— Goal —
Write out each of the entries below word for word, skipping the pictures.

— Material for this exercise —
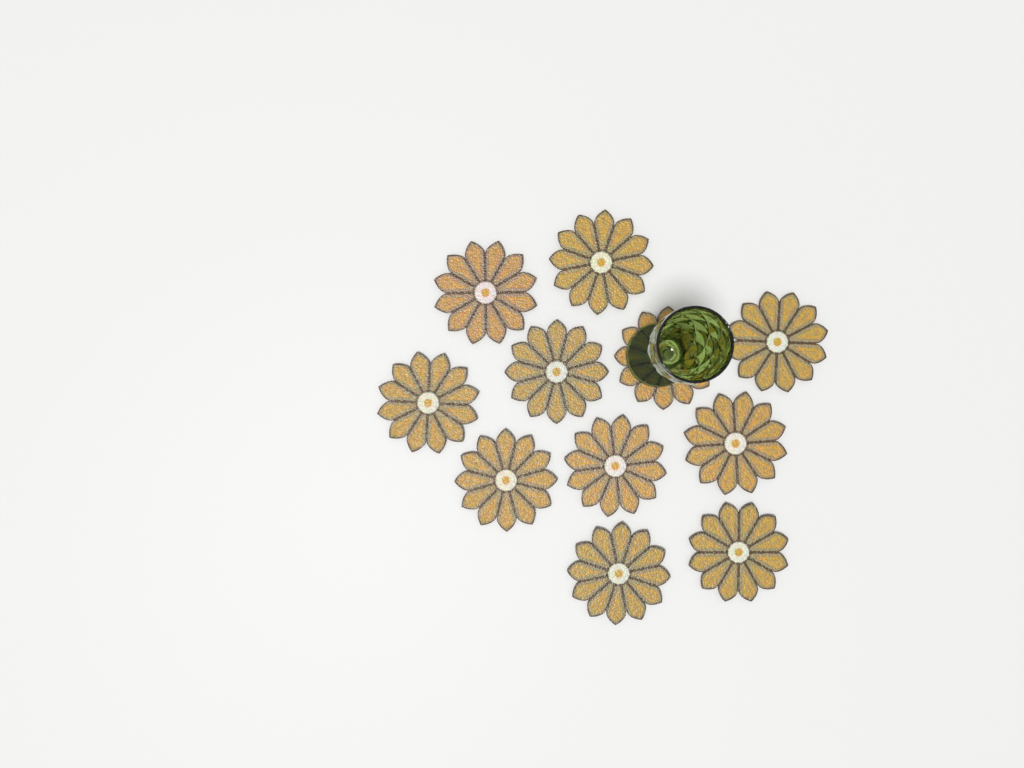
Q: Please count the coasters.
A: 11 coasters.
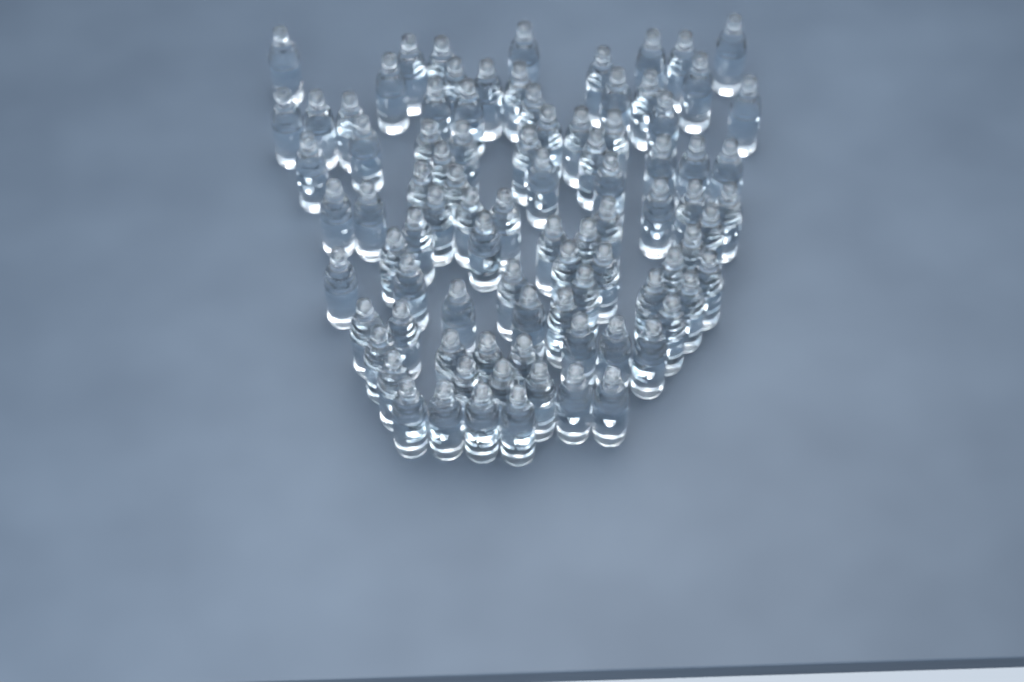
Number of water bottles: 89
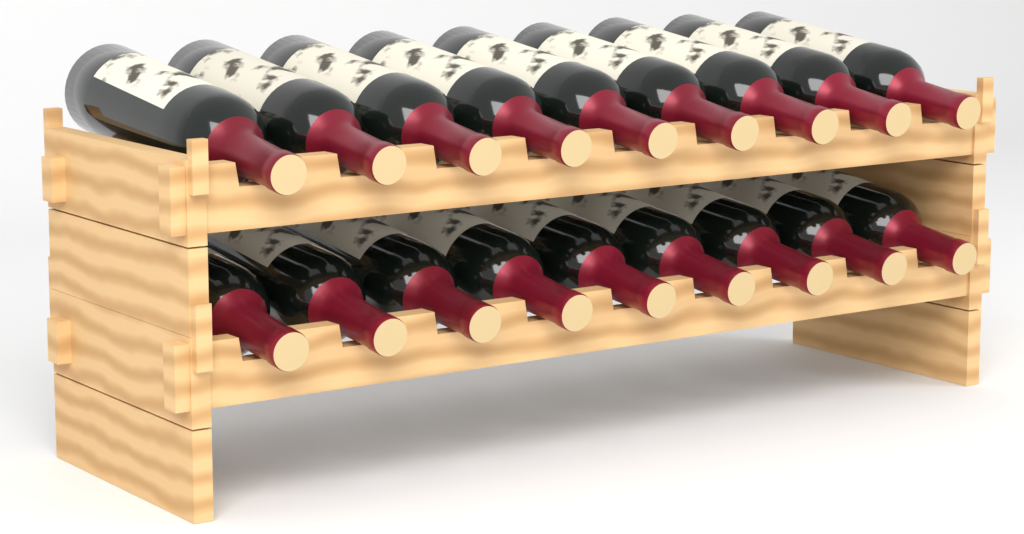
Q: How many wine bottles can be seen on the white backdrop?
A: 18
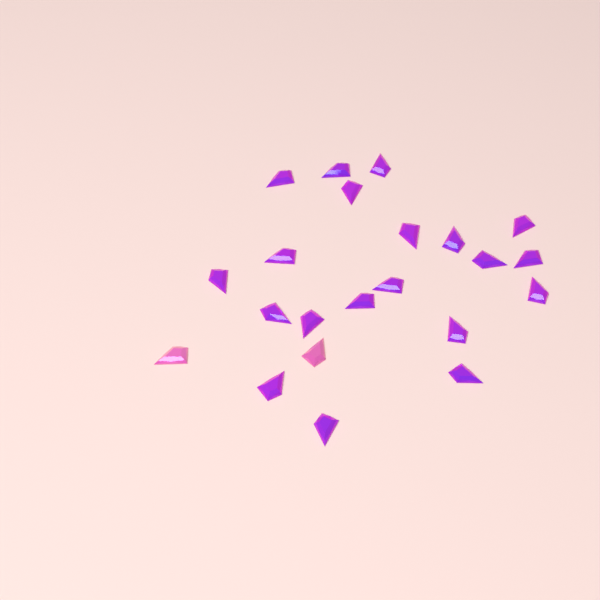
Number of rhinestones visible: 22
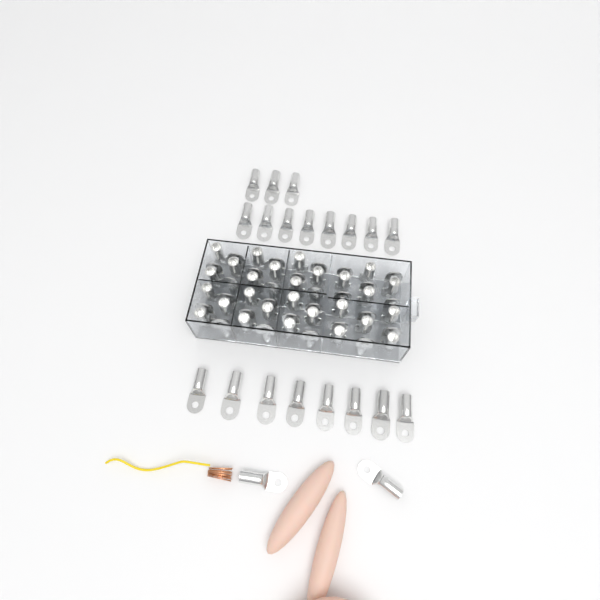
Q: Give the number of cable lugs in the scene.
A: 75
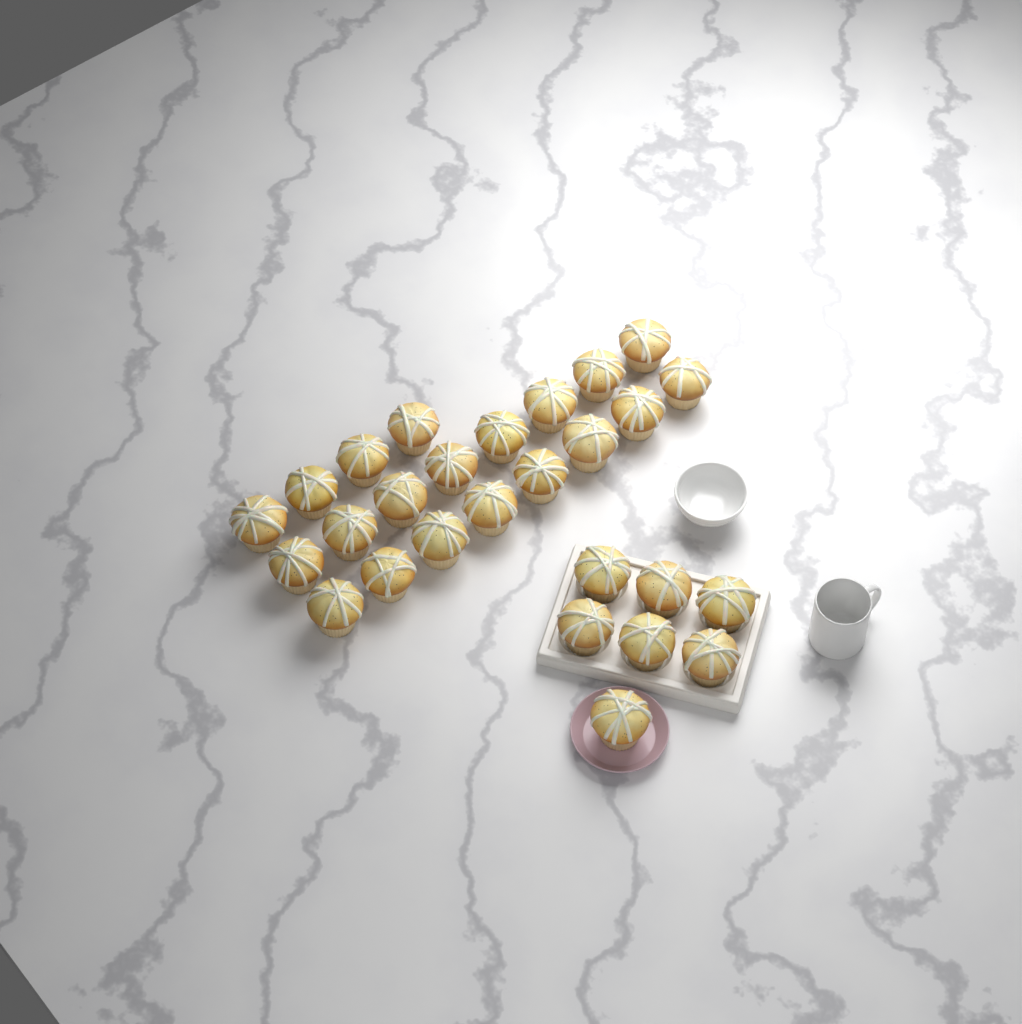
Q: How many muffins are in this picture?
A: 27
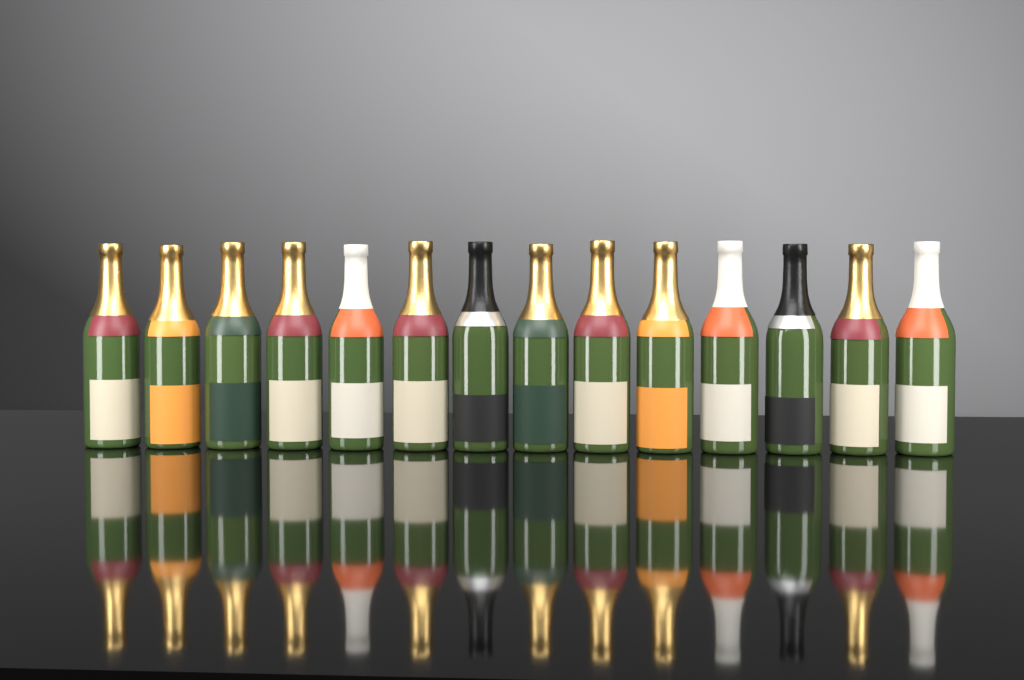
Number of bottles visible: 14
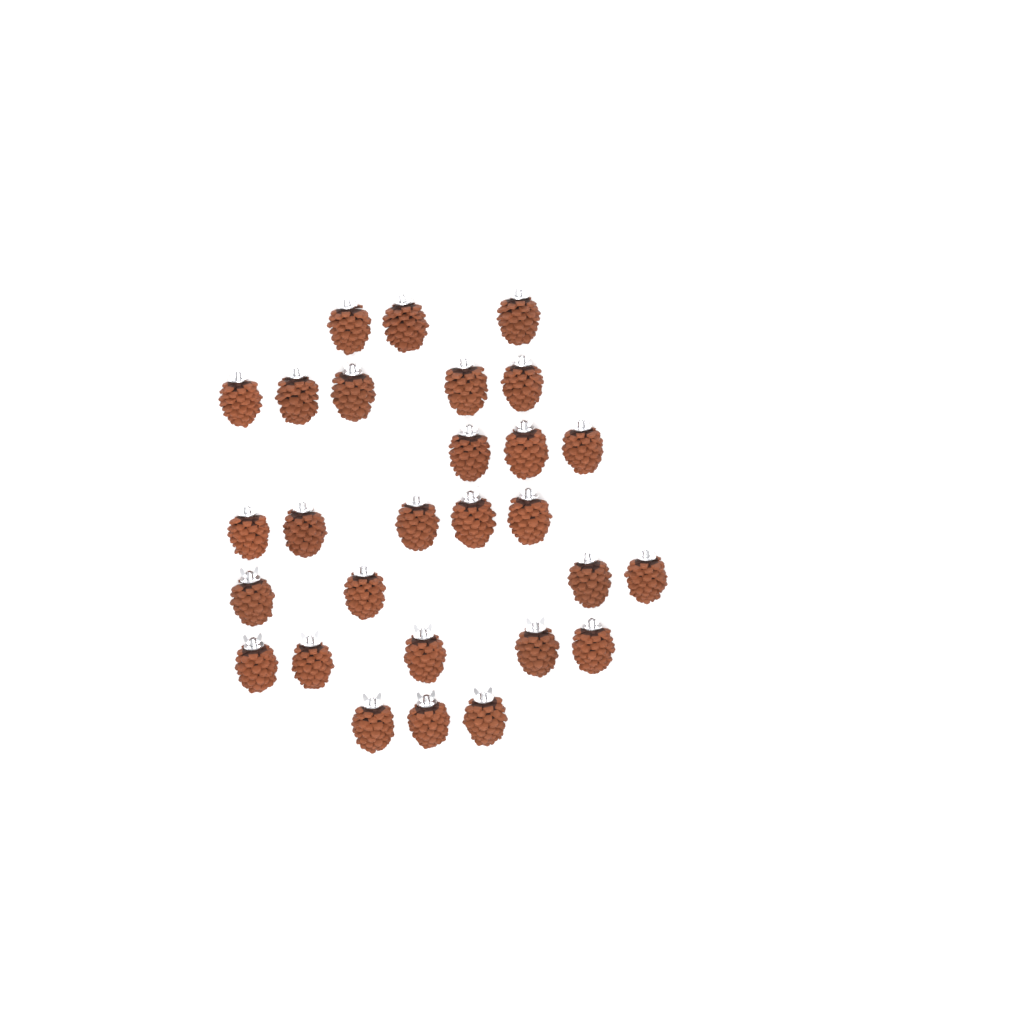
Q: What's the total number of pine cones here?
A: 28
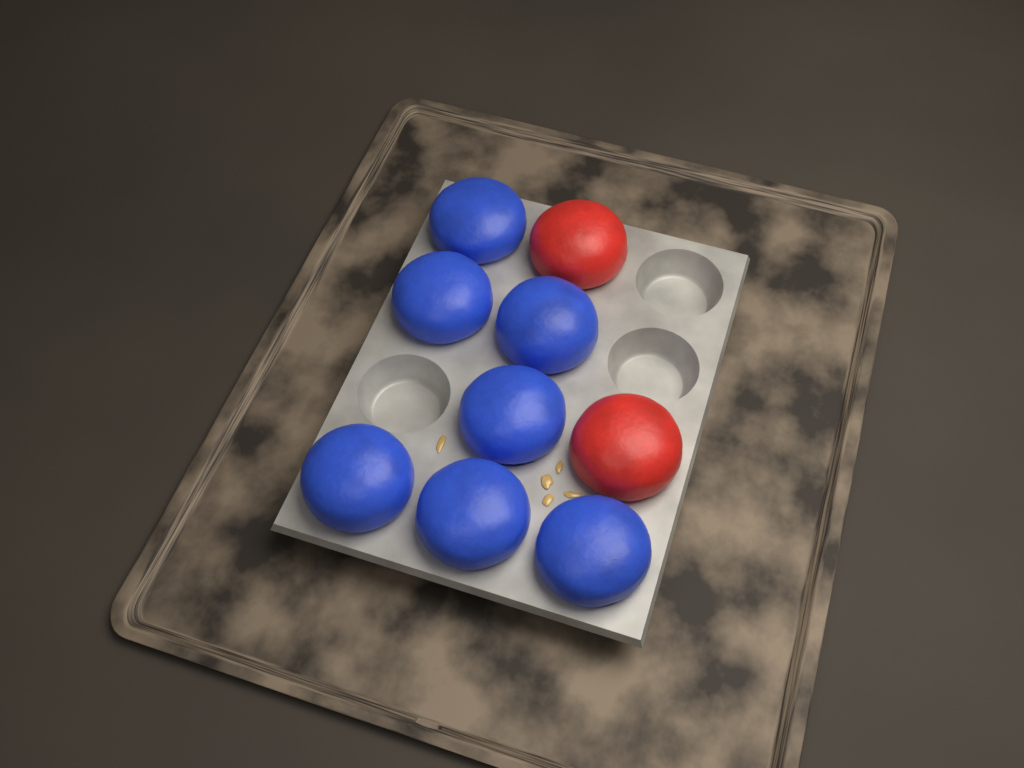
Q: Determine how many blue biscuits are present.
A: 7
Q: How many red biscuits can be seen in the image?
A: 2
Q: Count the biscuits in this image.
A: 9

— Solution —
Q: Please count the coasters.
A: 11 coasters.
Number of water bottles: 89
Q: How many wine bottles can be seen on the white backdrop?
A: 18
Number of rhinestones visible: 22
Q: Give the number of cable lugs in the scene.
A: 75
Q: How many muffins are in this picture?
A: 27
Number of bottles visible: 14
Q: What's the total number of pine cones here?
A: 28
Q: Determine how many blue biscuits are present.
A: 7
Q: How many red biscuits can be seen in the image?
A: 2
Q: Count the biscuits in this image.
A: 9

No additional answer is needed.